I reached out for help from my mom friends in the crisis moments, begging them to tell me that what I was experiencing was normal.
I let other people hold my baby while I showered, ate, and took care of my hurting body.
I told myself that whatever hard thing was happening would be over in a few days.
I reminded myself that these newborn days would be over in a blink, and I’d want them back.
I let my baby be a baby, I let myself be a mess, and I gave us both grace as we learned how to become mother and daughter.
Recognizing that the transition from womb to world was probably more traumatic for Selah than it was for me allowed me to treat us both with the gentleness we so desperately needed in our first weeks together. I held her as often as I could, cradling her tiny body close to my skin. I wept with her when I needed to and allowed her to comfort herself with my body as often as she needed it.

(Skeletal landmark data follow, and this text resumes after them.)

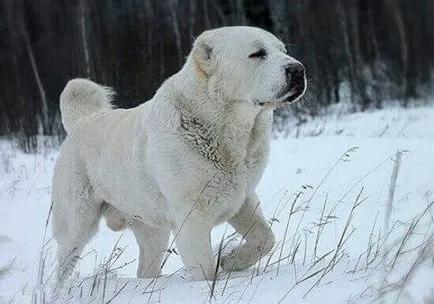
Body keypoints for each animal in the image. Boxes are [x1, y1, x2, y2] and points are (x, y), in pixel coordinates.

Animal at [51, 25, 306, 282]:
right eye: (257, 54)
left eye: (283, 51)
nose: (298, 69)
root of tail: (81, 121)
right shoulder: (192, 221)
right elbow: (206, 270)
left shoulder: (243, 199)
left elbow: (265, 239)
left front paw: (232, 260)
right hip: (77, 223)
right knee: (62, 265)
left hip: (152, 230)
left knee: (146, 269)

And here I am ten weeks later, slowly becoming myself again. For almost a year, my daughter and I have been one person, sharing one body during pregnancy and even now as I breastfeed. It’s equal parts freeing and heartbreaking to watch her as she becomes independent and to feel myself craving some independence too.
But those newborn days will live in my memory as some of the sweetest, hardest, most emotional days of my life, and I will always think of them as the days when I became more fully myself by giving myself completely to another person.

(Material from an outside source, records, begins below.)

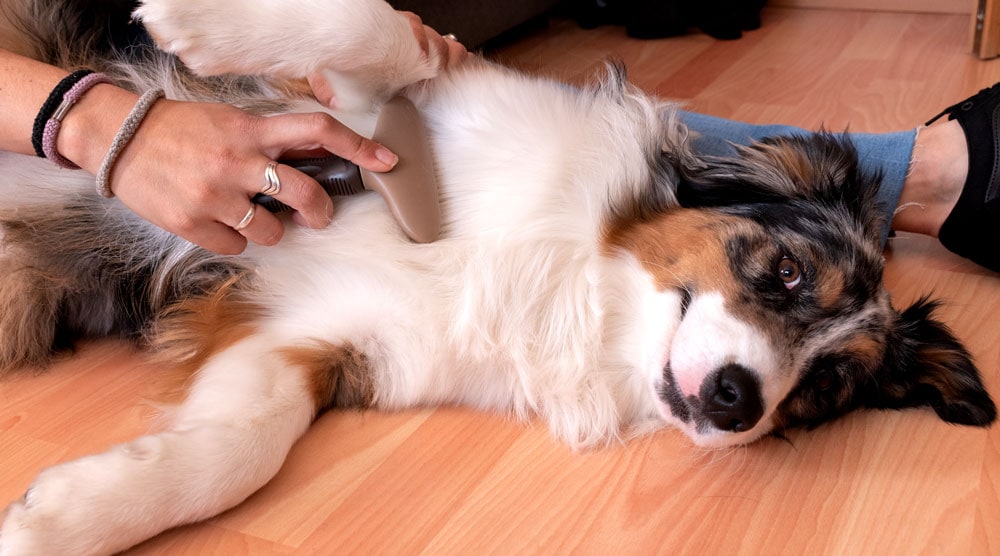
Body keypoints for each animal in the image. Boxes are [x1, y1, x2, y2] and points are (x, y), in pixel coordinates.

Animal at [0, 0, 996, 552]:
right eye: (786, 273)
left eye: (825, 387)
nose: (735, 402)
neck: (578, 280)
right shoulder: (393, 113)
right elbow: (382, 31)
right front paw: (196, 19)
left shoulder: (308, 333)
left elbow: (240, 449)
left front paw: (64, 517)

The deepest relationships in life, our strongest bonds, are formed when we give ourselves completely away.
This doesn’t mean I’m not still myself. I need to explore my own desires, be my own person, and not lose myself in motherhood.
It simply means that I’m learning to love this new version of myself, one that comes with fewer expectations, less guilt, more joy, and more forgiveness. A new version of myself whose sharp edges and need for control are softening, whose stretch marks are slowly fading, whose heart is stretching and tearing and deepening its capacity for love.